AIKO
28/05/2025
El alma difícil que aprendió a ser amado.
Aiko llegó a mi vida exactamente seis meses antes de irse. Medio año. Tan poco… y tanto.
No era un perro fácil. Llegó con heridas que no se veían pero se notaban en su forma de mirar, en sus reacciones, en su forma de estar siempre alerta. Había aprendido que el mundo dolía. Que la gente no siempre acaricia, que no todos los techos son refugio.

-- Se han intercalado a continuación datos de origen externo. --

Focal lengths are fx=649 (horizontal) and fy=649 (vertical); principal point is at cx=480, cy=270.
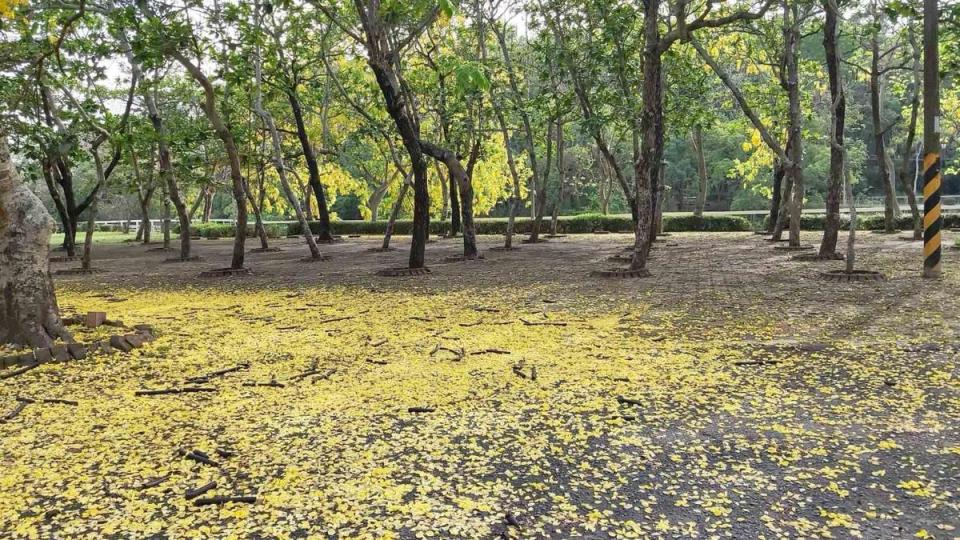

Le decíamos Aiko. Pero quienes lo conocimos de verdad, quienes lo vimos con sus rarezas y también con su ternura escondida, lo llamábamos Chucky o Pichurrón. Porque sí, a veces era un diablillo testarudo, impredecible, con carácter fuerte. Pero también era nuestro pequeño. El que sin hablar, te decía más que muchos.
Durante esos seis meses no quise cambiarlo. Solo quería que supiera que estaba a salvo. Que nadie lo iba a forzar a confiar, que podía ir a su ritmo. Y así fue. Muy despacio, con sus tiempos y sus muros, empezó a dejar entrar algo de paz. A sentarse cerca. A mirar diferente. A quedarse, sin huir.
El miércoles 21 de mayo se fue. Y me rompí. Porque aunque su paso fue breve, su huella fue profunda. Aiko —mi Chucky, mi Pichurrón— se ganó un lugar eterno. Lo amé como era. Sin condiciones. Con respeto, con ternura, con todo lo que tenía para darle.
Y eso es lo único que quise que supiera: que su vida importó. Que no fue invisible. Que fue amado, profundamente.
Descansa, mi Pulgita. Gracias por dejarte querer, aunque fuera solo un poco. Gracias por dejarme estar en tu camino. Siempre vas a estar en el mío.